Mathclick develops AI-based software solutions for water applications, in particular for aquaculture and for seabed analysis.
The startup provides two softwares: the first, for the analysis and forecasting of the okadaic acid in harvest mussels; the second, for the optimization of CDF simulations in predicting behavior of marine energy devices.
meet the startup
For those working in an environment that is anything but stable, such as the marine world, the start-up Mathclick is able to offer an essential asset: assessments and forecasts for the aquatic environment based on standardised, comprehensive and reliable data analysis. How? Using artificial intelligence models.
We discussed this with Michele Grassi, CEO and CTO at Mathclick.
What is Mathclick core business?
Mathclick works with artificial intelligence: we process data that comes from the sea or water, more generally.
As you may well imagine, the sea is far from being a stable environment. In this context, our system is highly effective to work in situations where it is normally difficult to acquire and process data: either because of survey conditions or if the data is incomplete, for example because the equipment is damaged or due to other variables.
Artificial intelligence enables us to clean and/or complete missing – yet necessary – data in order to conduct comprehensive and in-depth analyses.
How did the idea come about?
I have always been enthusiastic about the sea and been actively engaged in it for quite some time. My background is in mathematics, and I have been working in the field of marine engineering for years. I founded three companies, all related to the marine environment.
I experienced first-hand the many problems connected with data collection at sea. This led me and my collaborators to do research and experiment with artificial intelligence, initiating the path that eventually gave birth to Mathclick.
What is Mathclick’s main field of application?
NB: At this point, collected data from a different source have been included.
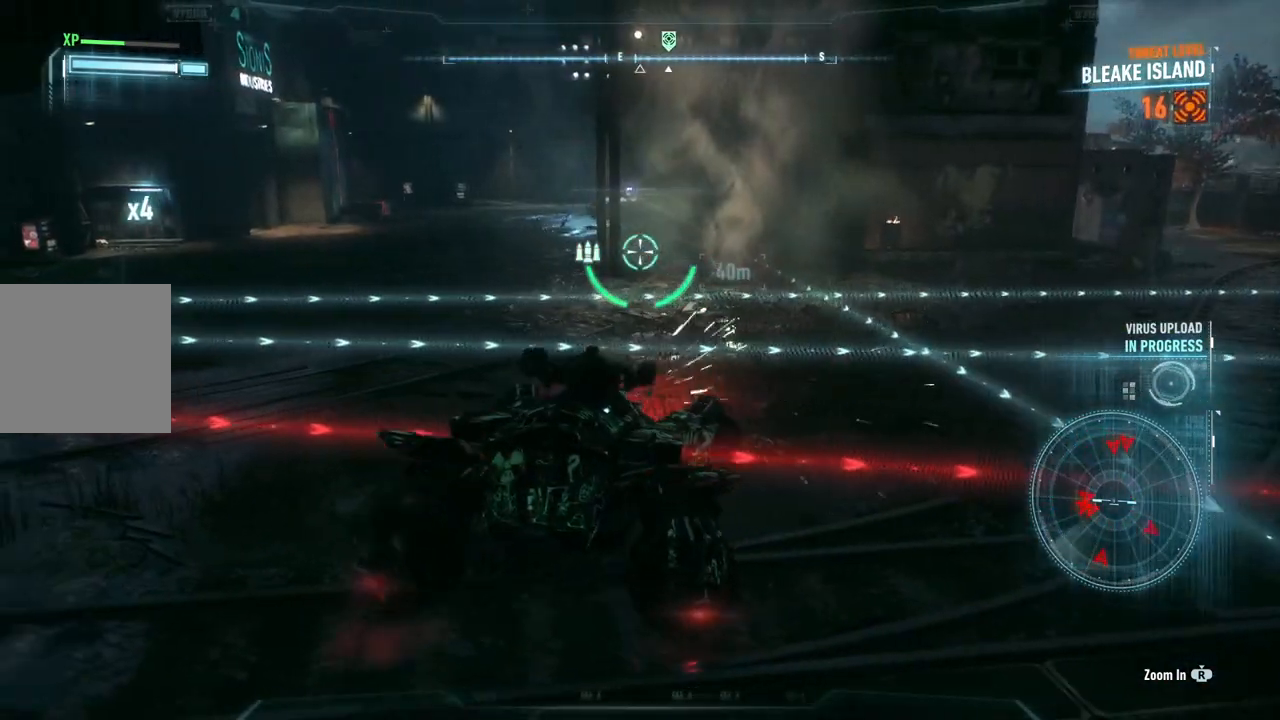
{"buttons": ["L2"], "left_stick": "down-left", "right_stick": "left", "events": [[167, "right_stick", "up"], [250, "left_stick", "down-left"], [333, "right_stick", "center"], [417, "right_stick", "left"]]}
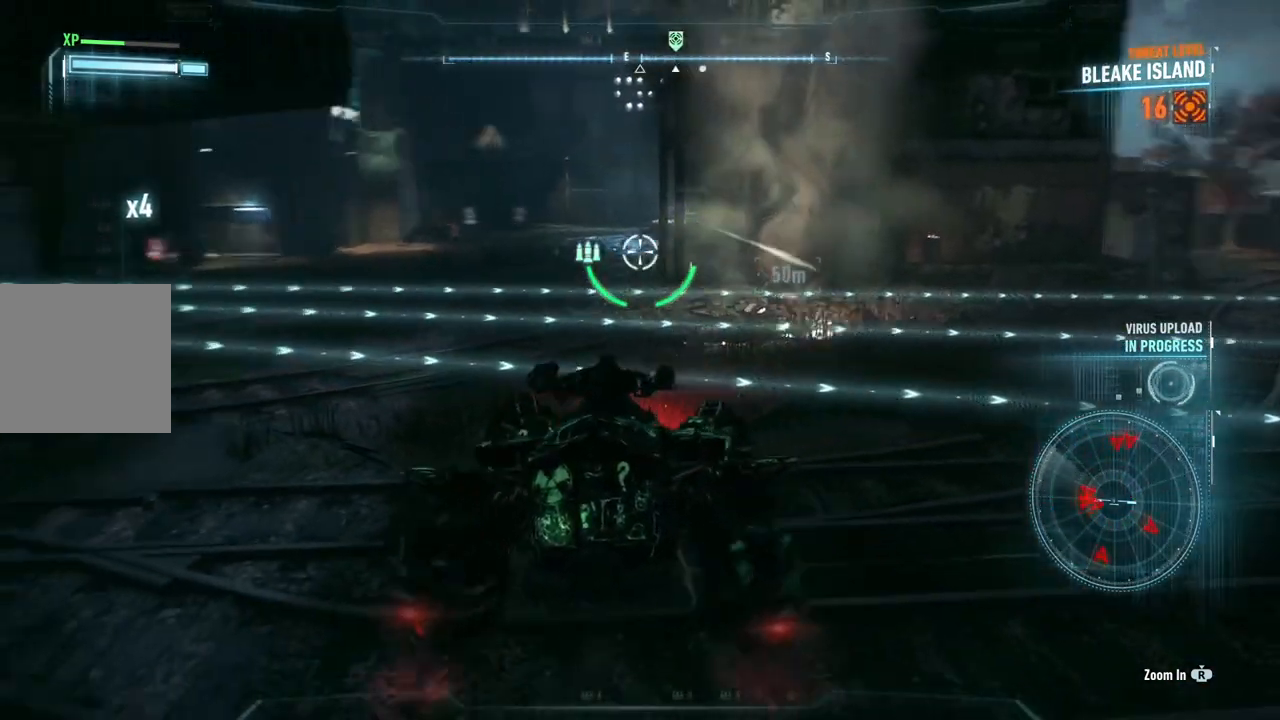
{"buttons": ["L2"], "left_stick": "up-left", "right_stick": "center", "events": [[200, "left_stick", "up-left"], [383, "right_stick", "center"]]}
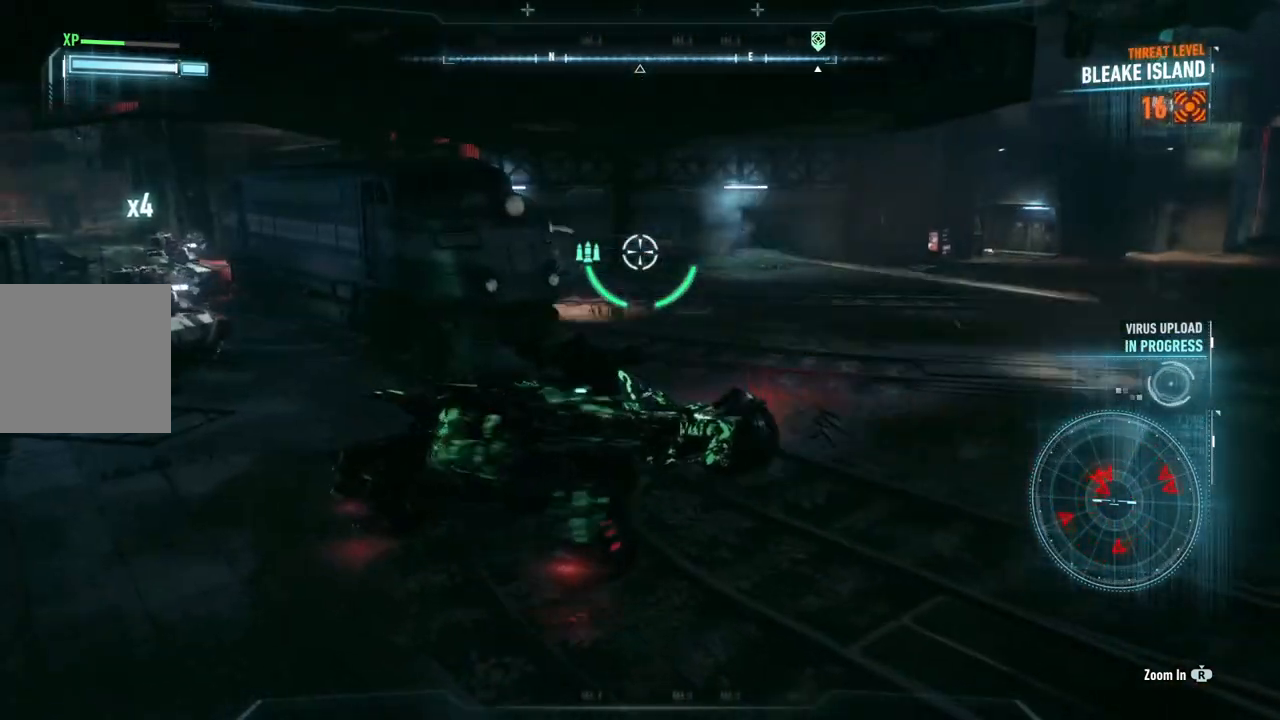
{"buttons": ["L2"], "left_stick": "right", "right_stick": "center", "events": [[33, "right_stick", "left"], [233, "left_stick", "right"], [233, "right_stick", "center"]]}
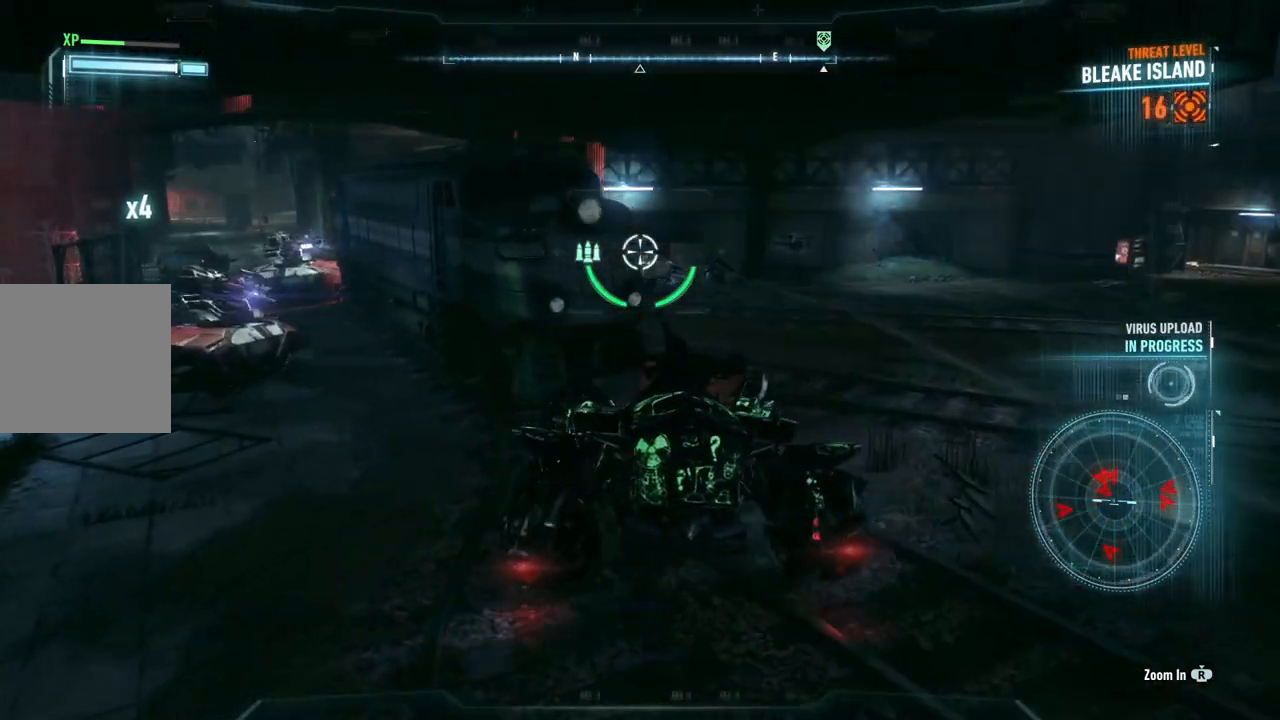
{"buttons": ["L2"], "left_stick": "down-left", "right_stick": "center", "events": [[33, "left_stick", "down-right"], [67, "right_stick", "left"], [183, "left_stick", "down"], [367, "right_stick", "center"], [483, "left_stick", "down-left"]]}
Our first client was an opportunity for us to experiment in what is now one of the main fields of application of our technology: the shellfish farming industry. Here, the collection of marine data is used to do ‘precision shellfish farming’, similarly to precision agriculture, which is done on land.
Data acquisition makes it possible to reduce the variability within the breeding process, providing indications to optimise production.
More recently, thanks to our collaboration with PortXL, a strategic partner of Faros, we are pioneering the new area of sea logistics.
What is Mathclick’s main field of application?
The algorithms underpinning our technology are ‘generic’, i.e. once the data are structured in the same way, the system is able to adapt and provide adequate information in many different contexts: whether it is used to determine the presence of biotoxins in a mollusc, the depth of the sea, the turbidity of the water or even the energy level of waves.
Who are your competitors?
Artificial intelligence applied to aquaculture is something almost unknown. We are amongst the ‘first movers’.
This is also a great challenge: not so much to prove that we are the best in our field, but rather to demonstrate the usefulness and necessity of our service.
The aquaculture sector is still a fairly traditional one. Few producers have an industrial approach, the majority are ‘artisans’; it is essential that they fully understand the value that the introduction of our technology could generate in their supply chain.
Plus, there is a stark difference between Italy and abroad. For example, in France or Scotland there is on average more interest in technological innovation in the sector.
This is also true in the port sector where we are taking our first steps: In fact, through PortXL, we realised that the port of Rotterdam is absolutely keen on innovation and willing to invest in new technologies.
Objectives and plans for the future?
While aquaculture and shellfish farming will remain priority sectors, through our collaboration with PortXL we are trying to capture the strong interest in solutions like ours in the port sector, focusing on the validation of our technology in this area as well.
During our acceleration process with Faros, we discovered that our system could be crucial in water depth analysis: ports need to constantly update their seabed maps because sand and debris move as a result of wave motion. Software like ours can help develop more accurate maps and save time and resources needed to produce them.
How has the acceleration path been going?
Faros was a turning point for us: this path allowed us to start collaborating with PortXL and to engage with the sector of sea logistics. We were already interested in this sector, but now we are having the opportunity to develop it.
It is not easy to accelerate innovative start-ups, often times ‘first movers’, especially in a sector like the blue economy. The introduction to the market is always quite tricky, yet I believe that for large corporations, the opportunity to work profitably with start-ups is a great way to innovate, as well as an efficient approach to bring innovation to contexts where it is much needed.